Jam menunjukan pukul 07.00, cafe masih belum buka karena cafe ini bukanya pukul 09.00. Aku baru saja sampai di cafe jam 7 pagi dan melihat sebagian pegawai cafe sedang melakukan berbagai persiapan untuk membuka cafe. Sebagian pegawai cafe juga sudah datang, mereka nampaknya sedang bersih-bersih cafe.

“Wilujeung enjing kang,” sapa Noval, salah satu pegawai cafeย  yang sedang mengelap kaca cafe. Dia ini asalnya dari Soreang, Bandung. Makannya dia menyapa pakai bahasa Sunda.

“Wilujeung enjing. Meuni rajin pisan euy, neng Siska kamana kang biasana sok mantuan unggal enjing?” tanyaku pada Noval.

Kalian kurang paham ya bahasanya? Aku translate-in deh; “Selamat pagi.
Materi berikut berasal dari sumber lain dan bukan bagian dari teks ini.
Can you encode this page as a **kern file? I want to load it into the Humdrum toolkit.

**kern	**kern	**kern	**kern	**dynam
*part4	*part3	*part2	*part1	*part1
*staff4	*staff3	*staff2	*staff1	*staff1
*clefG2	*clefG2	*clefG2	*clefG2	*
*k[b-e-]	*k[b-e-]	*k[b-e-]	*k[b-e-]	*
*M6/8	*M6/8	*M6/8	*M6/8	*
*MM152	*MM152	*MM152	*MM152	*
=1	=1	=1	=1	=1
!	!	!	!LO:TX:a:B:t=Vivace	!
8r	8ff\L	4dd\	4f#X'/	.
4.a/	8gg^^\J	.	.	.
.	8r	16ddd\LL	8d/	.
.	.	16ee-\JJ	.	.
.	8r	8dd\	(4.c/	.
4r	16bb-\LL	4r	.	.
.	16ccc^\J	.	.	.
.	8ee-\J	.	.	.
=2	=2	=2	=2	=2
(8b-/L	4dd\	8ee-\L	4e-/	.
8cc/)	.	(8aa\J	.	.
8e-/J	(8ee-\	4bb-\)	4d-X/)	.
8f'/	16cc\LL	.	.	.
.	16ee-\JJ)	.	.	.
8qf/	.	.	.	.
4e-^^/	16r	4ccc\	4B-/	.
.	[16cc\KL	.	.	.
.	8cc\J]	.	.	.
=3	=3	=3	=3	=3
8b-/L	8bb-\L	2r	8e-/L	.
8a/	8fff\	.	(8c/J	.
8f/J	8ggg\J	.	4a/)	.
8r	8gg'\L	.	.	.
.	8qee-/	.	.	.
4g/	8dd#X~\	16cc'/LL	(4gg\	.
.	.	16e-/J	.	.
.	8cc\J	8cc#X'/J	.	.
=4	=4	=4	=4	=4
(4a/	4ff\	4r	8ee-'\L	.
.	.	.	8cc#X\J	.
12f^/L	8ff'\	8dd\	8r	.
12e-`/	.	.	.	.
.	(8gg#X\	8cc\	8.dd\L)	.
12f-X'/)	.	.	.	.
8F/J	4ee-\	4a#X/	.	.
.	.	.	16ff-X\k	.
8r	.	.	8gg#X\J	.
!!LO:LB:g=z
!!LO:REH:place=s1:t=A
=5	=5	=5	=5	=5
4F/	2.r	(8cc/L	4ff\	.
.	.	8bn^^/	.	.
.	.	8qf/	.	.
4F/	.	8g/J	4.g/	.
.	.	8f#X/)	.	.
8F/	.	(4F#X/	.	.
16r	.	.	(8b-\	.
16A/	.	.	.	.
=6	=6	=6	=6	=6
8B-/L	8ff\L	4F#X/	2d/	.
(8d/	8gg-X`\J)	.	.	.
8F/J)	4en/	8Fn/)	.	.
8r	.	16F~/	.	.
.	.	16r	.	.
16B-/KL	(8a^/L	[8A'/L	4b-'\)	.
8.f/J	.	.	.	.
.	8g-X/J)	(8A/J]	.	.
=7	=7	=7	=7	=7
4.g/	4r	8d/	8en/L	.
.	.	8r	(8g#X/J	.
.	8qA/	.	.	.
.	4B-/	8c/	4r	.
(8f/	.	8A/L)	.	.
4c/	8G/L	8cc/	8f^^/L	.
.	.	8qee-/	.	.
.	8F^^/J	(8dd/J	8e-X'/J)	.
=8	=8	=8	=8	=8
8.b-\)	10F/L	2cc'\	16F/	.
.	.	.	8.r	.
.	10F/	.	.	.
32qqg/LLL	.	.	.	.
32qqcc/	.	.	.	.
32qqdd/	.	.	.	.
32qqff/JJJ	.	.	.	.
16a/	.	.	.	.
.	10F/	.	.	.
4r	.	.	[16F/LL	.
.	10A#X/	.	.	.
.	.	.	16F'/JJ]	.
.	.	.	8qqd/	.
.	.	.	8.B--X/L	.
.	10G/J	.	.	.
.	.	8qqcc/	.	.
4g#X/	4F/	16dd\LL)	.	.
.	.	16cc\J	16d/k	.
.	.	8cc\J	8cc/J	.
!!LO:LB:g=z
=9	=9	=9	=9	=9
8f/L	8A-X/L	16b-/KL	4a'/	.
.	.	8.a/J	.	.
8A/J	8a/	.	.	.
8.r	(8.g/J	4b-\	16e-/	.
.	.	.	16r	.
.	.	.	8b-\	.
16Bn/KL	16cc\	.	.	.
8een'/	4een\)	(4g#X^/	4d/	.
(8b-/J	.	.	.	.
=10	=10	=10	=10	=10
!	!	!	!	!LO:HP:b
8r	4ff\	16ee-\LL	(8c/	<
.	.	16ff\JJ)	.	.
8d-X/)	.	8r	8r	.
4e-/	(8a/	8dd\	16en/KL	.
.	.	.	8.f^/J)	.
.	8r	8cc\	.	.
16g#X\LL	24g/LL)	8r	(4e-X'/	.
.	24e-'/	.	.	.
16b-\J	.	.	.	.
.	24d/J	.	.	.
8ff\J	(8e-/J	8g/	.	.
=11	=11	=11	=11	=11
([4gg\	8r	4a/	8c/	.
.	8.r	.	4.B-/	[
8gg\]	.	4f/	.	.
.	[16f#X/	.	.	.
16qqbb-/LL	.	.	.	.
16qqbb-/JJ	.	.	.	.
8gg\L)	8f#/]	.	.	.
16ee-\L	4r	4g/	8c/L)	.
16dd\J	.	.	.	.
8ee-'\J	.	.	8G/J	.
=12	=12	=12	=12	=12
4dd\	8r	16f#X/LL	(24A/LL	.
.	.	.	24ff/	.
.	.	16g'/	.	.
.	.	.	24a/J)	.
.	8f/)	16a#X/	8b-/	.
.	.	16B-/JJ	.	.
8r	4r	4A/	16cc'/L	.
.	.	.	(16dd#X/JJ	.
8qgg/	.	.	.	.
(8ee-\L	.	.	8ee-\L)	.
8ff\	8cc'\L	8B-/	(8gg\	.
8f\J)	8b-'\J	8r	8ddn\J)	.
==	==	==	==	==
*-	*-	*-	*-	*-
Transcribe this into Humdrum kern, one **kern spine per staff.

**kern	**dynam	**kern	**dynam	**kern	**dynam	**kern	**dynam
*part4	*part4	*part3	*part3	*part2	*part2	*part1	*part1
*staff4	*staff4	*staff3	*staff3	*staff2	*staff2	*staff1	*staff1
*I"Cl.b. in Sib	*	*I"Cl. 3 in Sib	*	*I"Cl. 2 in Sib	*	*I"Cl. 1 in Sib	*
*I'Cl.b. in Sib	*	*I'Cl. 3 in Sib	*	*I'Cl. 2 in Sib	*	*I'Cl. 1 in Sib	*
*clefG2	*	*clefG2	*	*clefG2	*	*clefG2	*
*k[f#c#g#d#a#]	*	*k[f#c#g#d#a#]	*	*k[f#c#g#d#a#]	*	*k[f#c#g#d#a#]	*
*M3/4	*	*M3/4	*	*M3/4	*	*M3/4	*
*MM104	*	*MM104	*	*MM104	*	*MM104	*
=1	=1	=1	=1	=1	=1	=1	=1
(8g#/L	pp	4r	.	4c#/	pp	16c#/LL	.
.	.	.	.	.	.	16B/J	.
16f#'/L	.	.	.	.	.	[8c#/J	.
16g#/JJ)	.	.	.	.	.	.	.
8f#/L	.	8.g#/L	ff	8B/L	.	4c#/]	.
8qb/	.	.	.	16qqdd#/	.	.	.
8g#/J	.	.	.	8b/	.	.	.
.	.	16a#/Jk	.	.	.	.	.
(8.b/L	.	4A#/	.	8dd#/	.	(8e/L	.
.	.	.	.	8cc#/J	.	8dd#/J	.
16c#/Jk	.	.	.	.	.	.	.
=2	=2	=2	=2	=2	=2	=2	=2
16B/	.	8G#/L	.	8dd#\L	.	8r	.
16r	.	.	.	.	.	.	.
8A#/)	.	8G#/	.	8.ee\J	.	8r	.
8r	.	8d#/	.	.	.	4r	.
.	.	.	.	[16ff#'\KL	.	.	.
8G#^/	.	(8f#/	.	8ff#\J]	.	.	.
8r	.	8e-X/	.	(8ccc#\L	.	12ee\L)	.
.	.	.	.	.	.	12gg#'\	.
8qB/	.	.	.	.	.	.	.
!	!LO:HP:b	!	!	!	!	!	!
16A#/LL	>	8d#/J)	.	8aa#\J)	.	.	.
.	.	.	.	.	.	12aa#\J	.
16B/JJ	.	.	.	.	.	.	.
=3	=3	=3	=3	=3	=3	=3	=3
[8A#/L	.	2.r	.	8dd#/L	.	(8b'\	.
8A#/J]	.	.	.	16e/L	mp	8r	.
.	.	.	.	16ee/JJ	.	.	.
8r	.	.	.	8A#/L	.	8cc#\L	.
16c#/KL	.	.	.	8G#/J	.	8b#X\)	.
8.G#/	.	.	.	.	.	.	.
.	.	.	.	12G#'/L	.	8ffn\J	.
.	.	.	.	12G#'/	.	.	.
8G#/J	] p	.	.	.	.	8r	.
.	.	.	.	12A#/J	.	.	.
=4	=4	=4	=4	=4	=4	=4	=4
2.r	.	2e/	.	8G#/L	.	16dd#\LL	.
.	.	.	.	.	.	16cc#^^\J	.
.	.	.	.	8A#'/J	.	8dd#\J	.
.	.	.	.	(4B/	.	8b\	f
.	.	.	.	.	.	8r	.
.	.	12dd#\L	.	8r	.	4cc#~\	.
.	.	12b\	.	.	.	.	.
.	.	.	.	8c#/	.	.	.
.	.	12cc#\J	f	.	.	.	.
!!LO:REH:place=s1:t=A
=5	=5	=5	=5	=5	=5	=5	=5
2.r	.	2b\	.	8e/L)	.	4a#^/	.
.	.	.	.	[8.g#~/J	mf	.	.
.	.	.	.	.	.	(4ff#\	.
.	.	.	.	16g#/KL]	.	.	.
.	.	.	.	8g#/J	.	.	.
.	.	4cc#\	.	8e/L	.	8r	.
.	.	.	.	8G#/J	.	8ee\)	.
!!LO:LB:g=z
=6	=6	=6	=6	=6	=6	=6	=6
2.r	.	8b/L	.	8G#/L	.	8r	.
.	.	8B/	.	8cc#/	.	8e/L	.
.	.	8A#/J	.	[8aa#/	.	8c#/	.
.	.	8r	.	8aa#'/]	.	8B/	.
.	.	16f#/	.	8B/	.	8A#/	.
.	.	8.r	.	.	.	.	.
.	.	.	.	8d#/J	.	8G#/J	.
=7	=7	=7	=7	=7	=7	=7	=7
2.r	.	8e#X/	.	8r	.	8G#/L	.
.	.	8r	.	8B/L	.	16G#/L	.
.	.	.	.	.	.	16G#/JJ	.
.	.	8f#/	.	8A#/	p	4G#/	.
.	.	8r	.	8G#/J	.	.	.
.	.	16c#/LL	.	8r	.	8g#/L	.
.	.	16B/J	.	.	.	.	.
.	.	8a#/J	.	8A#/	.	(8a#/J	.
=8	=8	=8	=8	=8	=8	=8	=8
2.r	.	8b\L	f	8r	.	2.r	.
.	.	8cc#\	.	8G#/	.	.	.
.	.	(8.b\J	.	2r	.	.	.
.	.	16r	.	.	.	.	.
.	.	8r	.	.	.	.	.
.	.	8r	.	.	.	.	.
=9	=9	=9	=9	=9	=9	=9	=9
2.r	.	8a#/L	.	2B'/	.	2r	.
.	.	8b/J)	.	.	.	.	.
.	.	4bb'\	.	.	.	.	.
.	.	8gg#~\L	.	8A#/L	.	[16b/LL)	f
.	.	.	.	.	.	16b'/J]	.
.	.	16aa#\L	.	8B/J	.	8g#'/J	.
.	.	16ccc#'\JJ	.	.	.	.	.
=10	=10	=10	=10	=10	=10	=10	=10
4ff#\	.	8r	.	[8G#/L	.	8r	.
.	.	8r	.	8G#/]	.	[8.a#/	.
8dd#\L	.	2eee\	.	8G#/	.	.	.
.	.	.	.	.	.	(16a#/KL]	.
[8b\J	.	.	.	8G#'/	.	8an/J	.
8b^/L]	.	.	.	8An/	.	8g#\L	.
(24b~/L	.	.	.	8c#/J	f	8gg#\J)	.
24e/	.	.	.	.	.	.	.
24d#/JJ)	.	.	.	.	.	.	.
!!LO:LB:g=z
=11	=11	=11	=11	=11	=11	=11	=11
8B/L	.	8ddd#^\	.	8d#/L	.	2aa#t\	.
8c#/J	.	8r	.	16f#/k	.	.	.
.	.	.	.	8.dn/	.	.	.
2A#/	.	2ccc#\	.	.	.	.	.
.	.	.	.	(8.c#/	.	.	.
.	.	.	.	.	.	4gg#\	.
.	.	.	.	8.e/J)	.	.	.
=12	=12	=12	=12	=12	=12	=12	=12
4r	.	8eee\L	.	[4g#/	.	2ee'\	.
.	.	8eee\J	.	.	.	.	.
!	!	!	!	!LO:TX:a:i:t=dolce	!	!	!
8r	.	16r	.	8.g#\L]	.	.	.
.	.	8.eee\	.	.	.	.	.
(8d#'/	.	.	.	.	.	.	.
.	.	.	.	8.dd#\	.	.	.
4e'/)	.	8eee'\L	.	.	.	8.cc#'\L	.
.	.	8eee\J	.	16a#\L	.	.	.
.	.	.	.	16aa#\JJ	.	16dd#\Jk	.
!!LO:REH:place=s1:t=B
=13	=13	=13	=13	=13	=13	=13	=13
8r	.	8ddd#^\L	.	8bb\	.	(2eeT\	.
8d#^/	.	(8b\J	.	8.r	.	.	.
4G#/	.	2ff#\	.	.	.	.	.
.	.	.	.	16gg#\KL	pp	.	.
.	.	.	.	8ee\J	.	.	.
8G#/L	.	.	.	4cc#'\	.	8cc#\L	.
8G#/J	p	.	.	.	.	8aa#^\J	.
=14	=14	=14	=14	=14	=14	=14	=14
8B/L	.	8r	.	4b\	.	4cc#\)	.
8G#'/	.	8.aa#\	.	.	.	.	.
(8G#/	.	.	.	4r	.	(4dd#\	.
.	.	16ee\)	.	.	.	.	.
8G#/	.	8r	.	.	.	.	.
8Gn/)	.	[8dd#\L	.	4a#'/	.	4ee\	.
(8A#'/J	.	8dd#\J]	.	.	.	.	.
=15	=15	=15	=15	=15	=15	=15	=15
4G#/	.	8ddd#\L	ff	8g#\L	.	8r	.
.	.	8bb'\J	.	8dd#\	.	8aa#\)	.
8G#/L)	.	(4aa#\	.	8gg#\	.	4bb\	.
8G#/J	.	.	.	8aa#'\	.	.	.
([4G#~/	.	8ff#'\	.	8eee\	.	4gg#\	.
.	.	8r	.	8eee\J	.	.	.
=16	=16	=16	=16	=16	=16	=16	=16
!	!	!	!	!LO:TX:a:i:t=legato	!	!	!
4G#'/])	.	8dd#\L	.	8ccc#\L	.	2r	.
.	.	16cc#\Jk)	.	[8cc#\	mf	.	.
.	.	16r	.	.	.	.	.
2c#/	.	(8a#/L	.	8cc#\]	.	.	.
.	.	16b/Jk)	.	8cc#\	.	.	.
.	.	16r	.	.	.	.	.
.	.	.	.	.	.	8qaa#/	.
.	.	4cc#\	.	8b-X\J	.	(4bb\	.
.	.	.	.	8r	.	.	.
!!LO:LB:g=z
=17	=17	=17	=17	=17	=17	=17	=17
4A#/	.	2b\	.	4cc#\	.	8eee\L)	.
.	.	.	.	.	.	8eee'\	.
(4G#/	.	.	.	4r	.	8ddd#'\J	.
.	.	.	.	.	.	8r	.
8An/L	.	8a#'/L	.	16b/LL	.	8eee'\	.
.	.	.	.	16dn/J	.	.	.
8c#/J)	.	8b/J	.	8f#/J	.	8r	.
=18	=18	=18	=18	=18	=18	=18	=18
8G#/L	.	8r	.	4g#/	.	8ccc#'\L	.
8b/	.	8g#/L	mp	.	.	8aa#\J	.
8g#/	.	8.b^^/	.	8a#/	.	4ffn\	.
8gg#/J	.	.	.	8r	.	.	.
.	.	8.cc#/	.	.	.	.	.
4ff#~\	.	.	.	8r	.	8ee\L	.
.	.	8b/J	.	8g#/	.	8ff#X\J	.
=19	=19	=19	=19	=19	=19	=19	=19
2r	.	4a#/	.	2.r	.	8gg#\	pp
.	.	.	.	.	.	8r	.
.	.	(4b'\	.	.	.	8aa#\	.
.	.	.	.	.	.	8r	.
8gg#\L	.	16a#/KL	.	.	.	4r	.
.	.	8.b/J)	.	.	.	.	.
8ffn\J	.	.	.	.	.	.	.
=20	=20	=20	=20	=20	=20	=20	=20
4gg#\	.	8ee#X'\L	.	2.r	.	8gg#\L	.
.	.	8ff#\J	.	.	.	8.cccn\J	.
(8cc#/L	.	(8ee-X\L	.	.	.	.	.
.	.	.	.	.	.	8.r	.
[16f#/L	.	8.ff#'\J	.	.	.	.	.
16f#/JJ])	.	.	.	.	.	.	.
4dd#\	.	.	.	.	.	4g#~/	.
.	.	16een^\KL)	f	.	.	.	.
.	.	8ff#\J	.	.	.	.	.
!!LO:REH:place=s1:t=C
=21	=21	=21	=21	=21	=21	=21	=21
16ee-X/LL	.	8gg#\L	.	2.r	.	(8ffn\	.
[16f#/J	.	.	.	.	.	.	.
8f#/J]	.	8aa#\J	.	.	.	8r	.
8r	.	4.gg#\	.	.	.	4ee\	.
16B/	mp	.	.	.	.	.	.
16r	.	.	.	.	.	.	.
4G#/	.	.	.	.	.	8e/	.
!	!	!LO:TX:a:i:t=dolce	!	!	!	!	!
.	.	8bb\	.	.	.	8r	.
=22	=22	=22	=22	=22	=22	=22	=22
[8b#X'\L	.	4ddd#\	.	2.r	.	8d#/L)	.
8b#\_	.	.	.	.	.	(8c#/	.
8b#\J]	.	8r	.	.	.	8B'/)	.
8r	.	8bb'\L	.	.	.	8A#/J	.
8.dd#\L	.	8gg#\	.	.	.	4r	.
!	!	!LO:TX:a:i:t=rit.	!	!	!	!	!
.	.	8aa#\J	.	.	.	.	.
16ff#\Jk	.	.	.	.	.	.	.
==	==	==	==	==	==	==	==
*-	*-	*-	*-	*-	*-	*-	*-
Rajin sekali euy, neng Siska kemana kang biasanya suka bantuin setiap pagi?”

Bagaimana sudah paham kan? Maklum aku dan Noval sama-sama berasal dari Bandung, cuma beda daerah saja. Jadi maklum kami kalau ngobrol sering pakai bahasa Sunda.

“Neng Siska engke siang dongkapna kang. Ayeuna mah nuju bobo keneh mereun, haha.” (Neng Siska nanti siang datangnya kang. Sekarang masih tidur mungkin, haha.)

“Ohh nya geus atuh, abdi ka lebet heula nya kang.” (Ohh yaudah, saya ke dalam dulu kang.)

“Sip atuh,” ucap Noval sambil mengacungkan jempolnya.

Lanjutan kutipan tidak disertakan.